Researchers from five labs have tested in depth the performance of the MinION, the sequencer developed by Oxford Nanopore. The labs belong to the MinION Analysis and Reference Consortium (MARC), a subgroup of the MinION Access Program (MAP) that gave early access to the device to several researchers around the world. The MARC participants conducted equivalent experiments in labs located in different continents, and tested the yield, accuracy and reproducibility of the small sequencer. The researchers found variability in the quality of flow cells, but results for flow cells with high number of active pores were comparable.
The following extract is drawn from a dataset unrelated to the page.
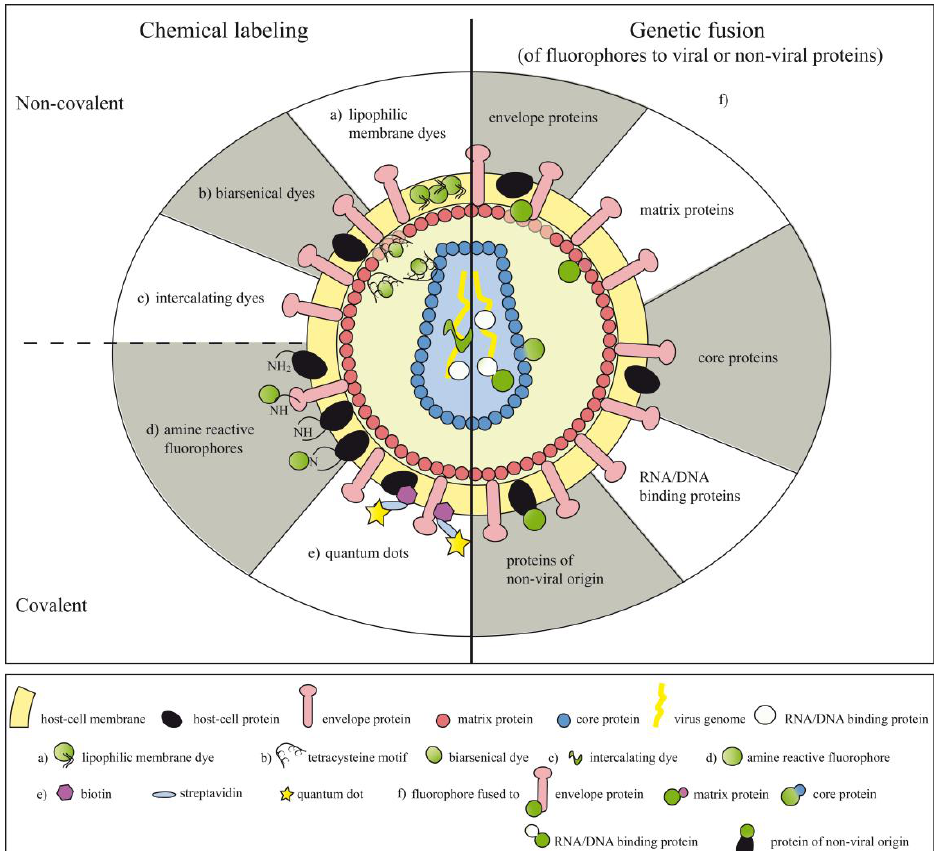
Figure 1. Methods applied for the labeling of viral particles. Viral particles can be labeled by chemical labeling methods (covalent or non-covalent) or by fusion of fluorophores to proteins integrated into the viral particle. Non-covalent labeling of viral particles can be achieved by ( a ) lipophilic membrane dyes inserting themselves into the host-cell membrane, ( b ) biarsenic dyes binding to tetracysteine motifs introduced into viral proteins or ( c ) intercalating dyes interacting with the viral genome. Alternatively, ( d ) amine reactive fluorophores can be covalently attached to proteins present on the surface of the viral membrane. ( e ) Attachment of streptavidin coupled quantum dots can be achieved by biotinylating target structures of interest. ( f ) Fluorophores can be genetically fused to proteins of viral and non-viral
The results were published in the journal F1000Research.
The MinION is the smallest high-throughput sequencer in the market, with the ability to sequence single DNA molecules with a single-use flow cell. Each flow cell has 512 channels, allowing simultaneous sequencing of 512 DNA molecules that pass through the nanopores contained in the channels. The nanopores are embedded in a membrane, and DNA passes through the nanopore, one base at a time, altering the electrical voltage applied to the membrane. A sensor reads the electrical output of each 5 contiguous bases, which is characteristic of each combination of bases, allowing identification of all bases.
Testing two kinds of kits and protocols
Oxford Nanopore released recently a new kind of flow cells, the R7+. All research groups using the R7+ flow cells were satisfied with the results, but they detected varying outcomes. It was difficult to identify the sources of variation, so they decided to carry out the same sequencing experiment in different labs, and assess the sequencer’s reproducibility, accuracy and yield. The MARC Phase 1a experiments consisted in sequencing, in duplicate, the E. coli strain K-12 substrain MG1655. All labs followed the same protocol for bacteria culture, DNA extraction, library preparation and sequencing. During the Phase 1a, a new kit and protocol was released, so another dataset was obtained following the new procedures, in a process that constituted the Phase 1b. According to the results obtained, several factors can influence the reproducibility of sequencing depending on the site.
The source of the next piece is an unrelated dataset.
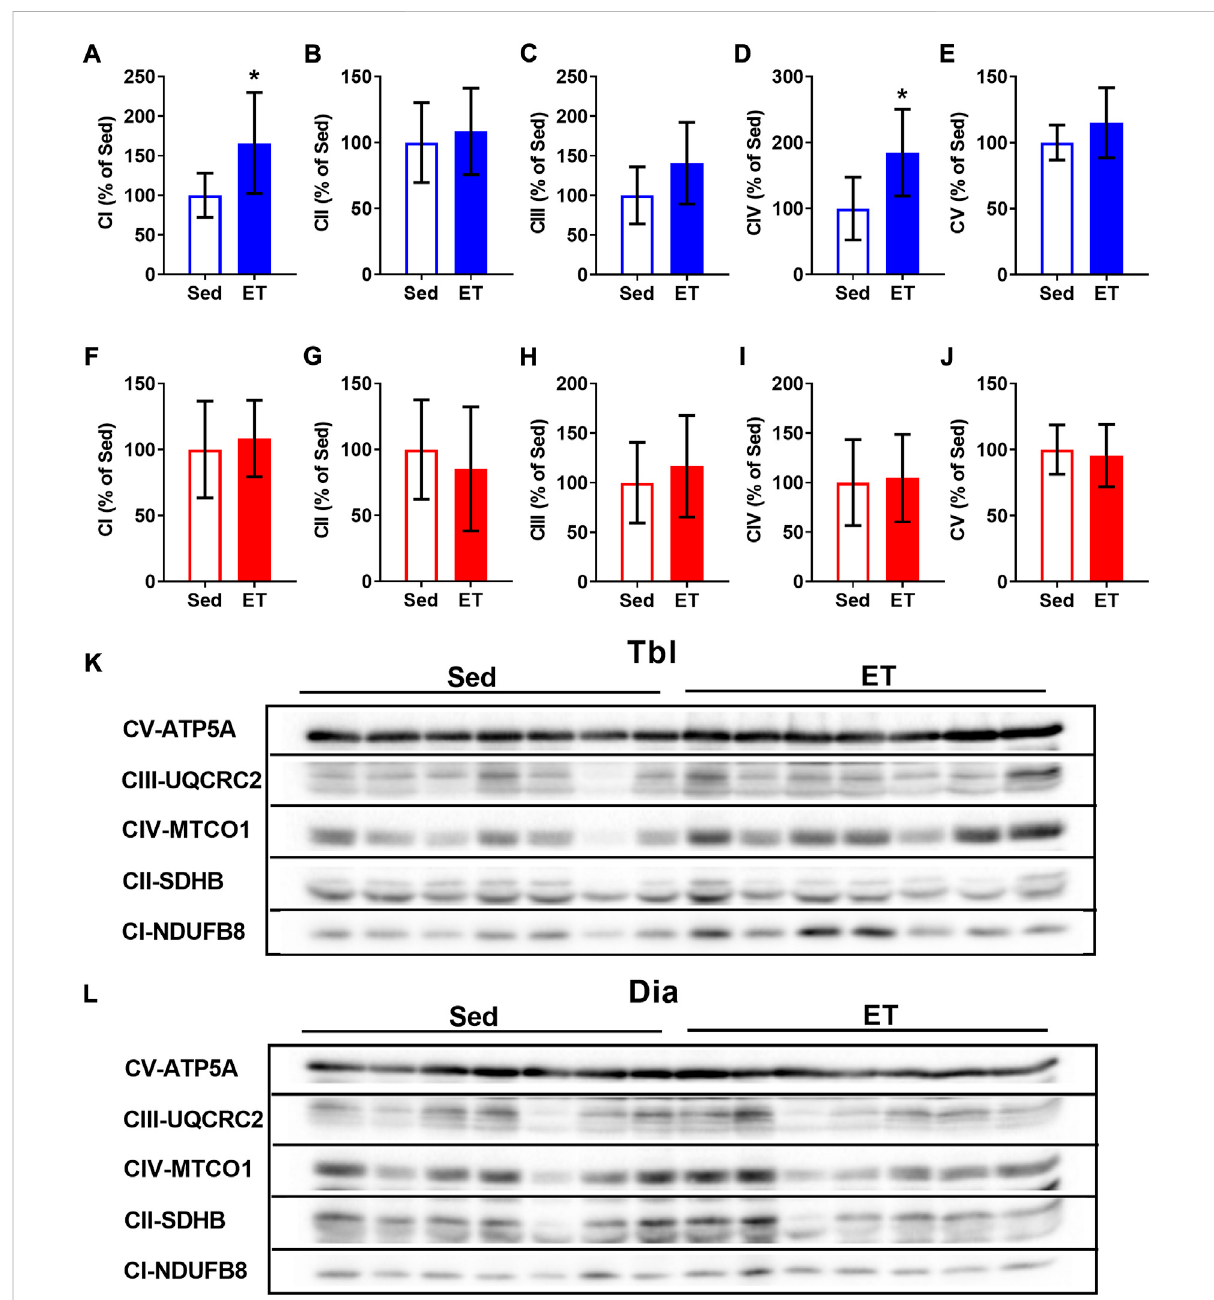
FIGURE 4 Voluntary exercise training increased the contents of oxidative phosphorylation complexes in long head of the triceps brachii muscle (Tbl) but notindiaphragmmuscle(Dia).TherelativecontentsofCI (A,F) ,CII (B,G) ,CIII (C,H) ,CIV (D,I) andCV (E,J) oxidativephosphorylationcomplexesinTbl (A – E) and Dia (F – J) of sedentary rats (Sed, n = 7) and voluntary exercise-trained (ET, n = 7) rats. Representative Western Blot images of oxidative phosphorylation complexes in Tbl (K) and Dia (L) in sedentary and voluntary exercise-trained rats. Images of CI-CV complexes were taken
Data reproducibility is affected by flow cell quality and local factors
In total, the 5 labs from the MARC generated 20 datasets, and shown a variability in the quality of the flow cells. However, for flow cells with a similar number of active pores, the results were similar in yield, quality and accuracy. An important source of variability was the quality of reagents and materials, stochastic variation in applying the protocols and computer problems during a run. Every lab has a characteristic way of doing things, even when following an identical protocol, and that is reflected in the variability. All these factors affected reproducibility, but not data quality, with the exception of fuel mix addition, which caused poor base quality and short reads if loaded in high concentrations. Forced restart scripts was the highest source of variation among the 20 datasets, altering drastically the run length and yield.
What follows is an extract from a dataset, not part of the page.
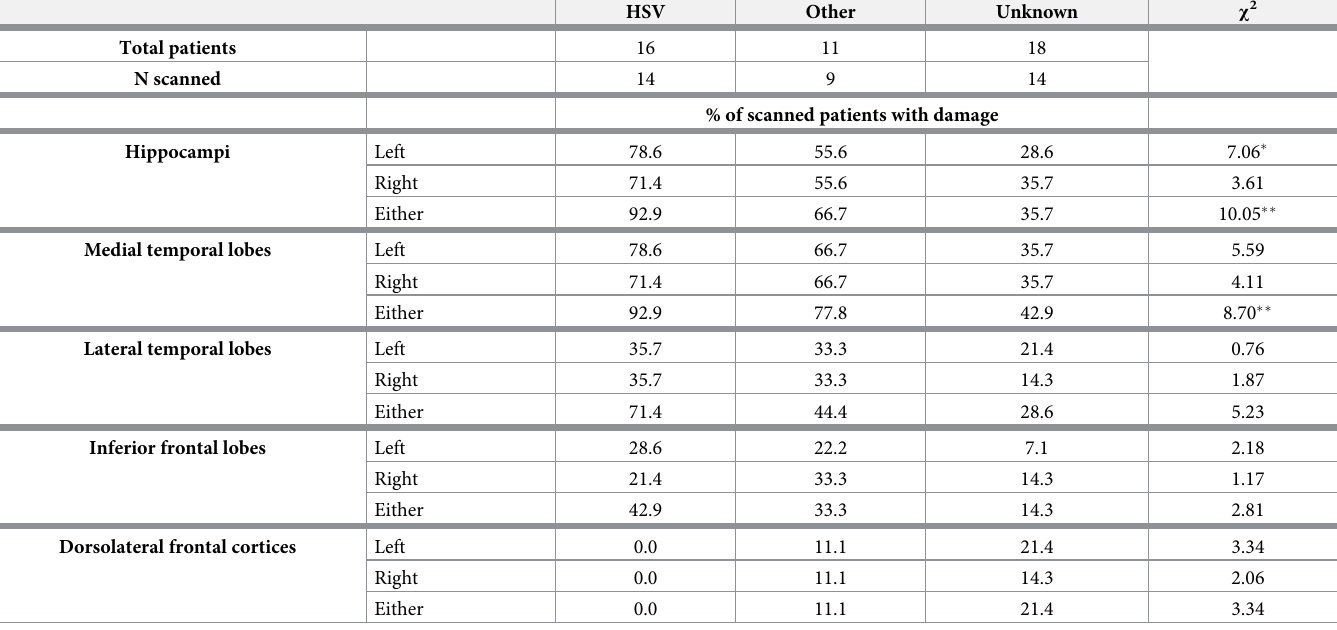
Table 4. Prevalence (%) of damage across brain regions in each encephalitis group on MRI.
The general performance of the MinION was consistent, and the highest source of variation is the initial number of pores in the flow cells. The base quality of an experiment may depend on human or equipment-related conditions in a particular lab, as well as on the shipping of the devide. The performance could be improved with clearer protocol steps, specially software steps. Improvements in methods of molecule delivery to the flow cell, run scripts and base-call accuracy could also help.